Command line interface for Gliffy

January 14, 2009

My command line interface for Gliffy is relatively complete. It works pretty well, though the error handling isn't very clean. It's written in Ruby (RDoc here) and can be used as a Ruby client for Gliffy.

I decided on Ruby since that would be the most fun and didn't require learning a new programming language. I initially tried to make an ActiveRecord-style domain-based interface, but it was just too difficult and it was hard to see the real benefit. At the end of the day, I think integrating Gliffy into another application is a relatively simple thing, and a procedural interface would probably be the easiest way to do that. So, I modeled it after the PHP client library, more or less.

The command line interface uses the Ruby client library and provides just the basic functions I need:

> gliffy ls
321654 Some Diagram
987654 Some Other Diagram
> gliffy edit 321654
# Takes you to your browser to edit the diagram
I live on the command line, so this is much more expedient than logging into Gliffy and navigating the UI to edit a diagram.

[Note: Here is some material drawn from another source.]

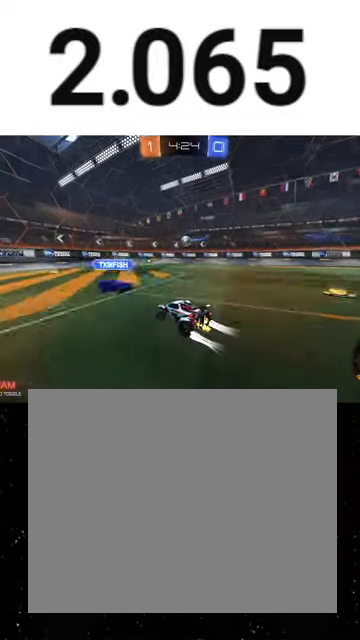
{"buttons": ["R2"], "left_stick": "center", "events": [[33, "left_stick", "left"], [133, "left_stick", "center"], [200, "left_stick", "right"], [467, "left_stick", "center"]]}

I'm already feeling like providing access to the folders via the command line would be helpful (they are exposed in the Ruby client of course). Not sure how much the API will ultimately change (it's in private beta now), but hopefully not too much.

GitHub does it again; another killer feature

December 18, 2008

GitHub Pages (explained here) is yet another awesome feature of GitHub. You can publish, via git, arbitrary web content (even piping it through Jekyll for Textile markup and syntax highlighting). They have been keeping a tremendous momentum of late; introducing new features on a regular basis. I hope they keep it up. GitHub is, IMO, crushing SourceForge and Google Code in terms of simplicity, ease-of-use, and overall functionality.

Gliffy API private beta: what should I do?

December 12, 2008

Gliffy hooked me up with access to the private beta of their API (which I helped design and implement). I create a PHP client and experimental MediaWiki plugin to validate the API while working for them, and now I want to get something else going in my spare time.

My first thought was to make a Ruby client, because I think it would be fun and relatively easy. But, I have to admit that a Wordpress plugin would be more useful to me personally. That being said, A Trac extension would be useful at work, since we are using Trac (which is python based, and I can't say I'm too interestedin Python at the moment). I think if GitHub allowed git access to project wikis, it would be cool to allow easier integration of Gliffy diagrams to GitHub project wikis.

At any rate, I don't have tons of time outside of work, so I want it to be something easily achievable, and also something Chris and Clint are not likely to work on themselves....

Why underscores might be better than camel case

December 10, 2008

So, the "Ruby way" is to use underscores to delimit most identifiers, e.g. "add_months_to_date", as opposed to the Java camel-case way of "addMonthsToDate". This was initially something that irked me about Ruby, mostly because typing an underscore is kindof a pain (shift with the left hand and pinky with the other).

Now that I've started working, I've been reading a lot of code and realizing that code is more often read than written. Ultimately, camel case is a just lot harder to read (especially if you create meaningful method names like myself and my co-workers seem to do).

It's pretty hard to defend:

Date calculatePersonDataUsageHistoryStartDate() {}
as more readable than:
def calculate_person_data_usage_history_start_date()
end
The underscores are like spaces, making the identifier a lot more readable. Of course, both are more readable than:
// Calculates the start date of the

// person's data usage history

time_ prsn_dt_uhst_st_dt(){}

This would never fly with Java (and, honestly, look a bit weird), but I'm no longer gonna curse the Ruby convention.